Father of the Modern Ambulance
The modern ambulance—at least the horse-driven version—was cre-ated by Frenchman Dominique-Jean Larrey (1766-1842) in 1792. Larrey, Napoleon's private surgeon, wanted to improve battlefield treatment of wounded soldiers. He designed a horse-drawn "flying ambulance" to carry surgeons and medical supplies onto the field of battle during the Rhine campaign of 1792.
For the Italian campaign of 1794, Larrey used light ambulance carriages with stretchers to carry the wounded. In Egypt in 1799, local camels powered Larrey's ambulances. With fellow surgeon Pierre Percy (1754-1825), Larrey formed a battalion of ambulance soldiers, including stretcher bearers and surgeons. Larrey's ambulances and the swift medical attention they brought significantly boosted the morale of Napoleon's troops.
Ambulance service was expanded from the military to the civilian world in 1869 by Bellevue Hospital in New York City. The Larrey "flying ambulance" remained standard until the first motorized ambulances appeared around the turn of the century. These motorized vehicles were pioneered by the Panhard-Levassor partnership of France.
Air and Ground Ambulances
The first airborne ambulances were hot-air balloons used to evacuate wounded personnel from Paris during a Prussian siege in 1870. Heli-copters began to transport wounded soldiers during World War II (1939-1945) and became vital evacuation vehicles in the Korean (1950-1953) and Vietnam (1965-1973) wars. Today, air ambulances—both fixed-wing and helicopters—are increasingly used for quick transportation of patients, particularly in busy cities, but also in rural areas where medical care may be a great distance from the scene of an accident.
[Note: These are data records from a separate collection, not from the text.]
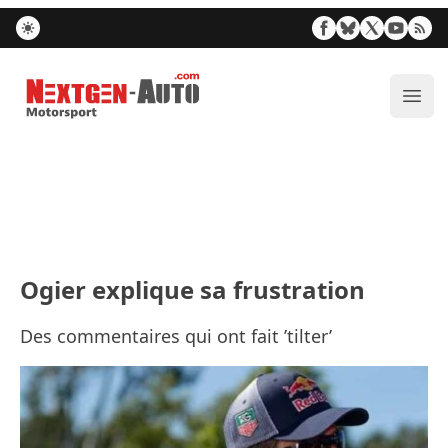
Nextgen-Auto.com
Ouvr
Ogier explique sa frustration
Des commentaires qui ont fait ’tilter’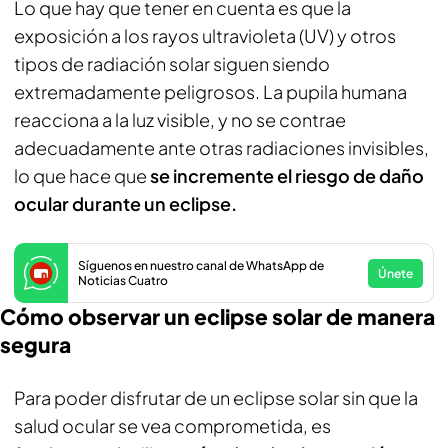
Lo que hay que tener en cuenta es que la
exposición a los rayos ultravioleta (UV) y otros
tipos de radiación solar siguen siendo
extremadamente peligrosos. La pupila humana
reacciona a la luz visible, y no se contrae
adecuadamente ante otras radiaciones invisibles,
lo que hace que
se incremente el riesgo de daño
ocular durante un eclipse.
Síguenos en nuestro canal de WhatsApp de
Únete
Noticias Cuatro
Cómo observar un eclipse solar de manera
segura
Para poder disfrutar de un eclipse solar sin que la
salud ocular se vea comprometida, es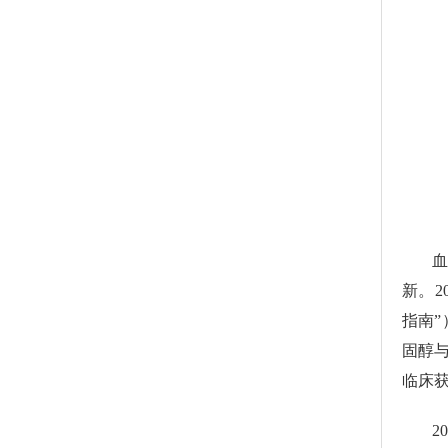
新。2
指南”
固醇与
临床
2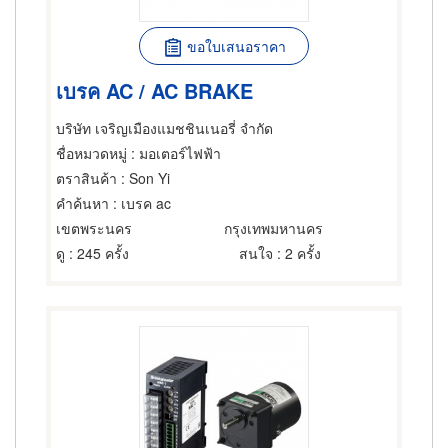
ขอใบเสนอราคา
เบรค AC / AC BRAKE
บริษัท เจริญเมืองแมชชินเนอรี่ จำกัด
ชื่อหมวดหมู่
: มอเตอร์ไฟฟ้า
ตราสินค้า
: Son Yi
คำค้นหา
: เบรค ac
เขตพระนคร
กรุงเทพมหานคร
ดู
: 245 ครั้ง
สนใจ
: 2 ครั้ง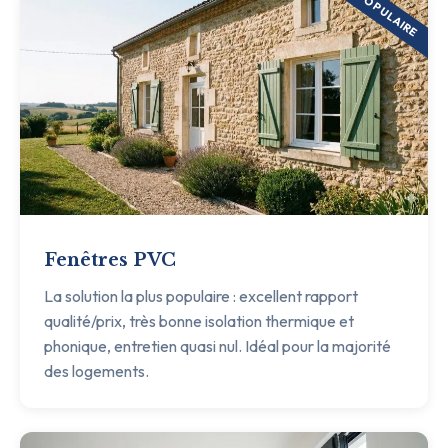
POPULAIRE
Fenêtres PVC
La solution la plus populaire : excellent rapport
qualité/prix, très bonne isolation thermique et
phonique, entretien quasi nul. Idéal pour la majorité
des logements.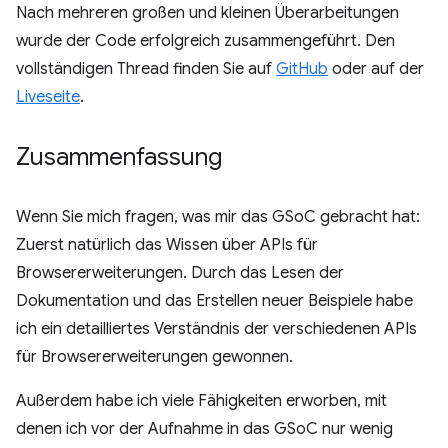
Nach mehreren großen und kleinen Überarbeitungen
wurde der Code erfolgreich zusammengeführt. Den
vollständigen Thread finden Sie auf
GitHub
oder auf der
Liveseite
.
Zusammenfassung
Wenn Sie mich fragen, was mir das GSoC gebracht hat:
Zuerst natürlich das Wissen über APIs für
Browsererweiterungen. Durch das Lesen der
Dokumentation und das Erstellen neuer Beispiele habe
ich ein detailliertes Verständnis der verschiedenen APIs
für Browsererweiterungen gewonnen.
Außerdem habe ich viele Fähigkeiten erworben, mit
denen ich vor der Aufnahme in das GSoC nur wenig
Until the mid-1960s, ambulances were mostly modified hearses, since these vehicles could transport patients in a supine (lying down on one's back) position. Since hearses were designed to carry corpses instead of living patients needing care, they had little room for supplies or attendants, let alone treatment en route to the hospital. A National Academy of Science/National Research Council report in 1966 focused attention on the need for both professional training of emergency medical technicians (EMTs) and improvements in ambulance design. This report resulted in today's modern van ambulance, with it's working space and sophisticated supplies and equipment. The van ambulance is operated by medical para-professionals, so that the ambulance is no longer simply a transportation vehicle—it is also a moving treatment center.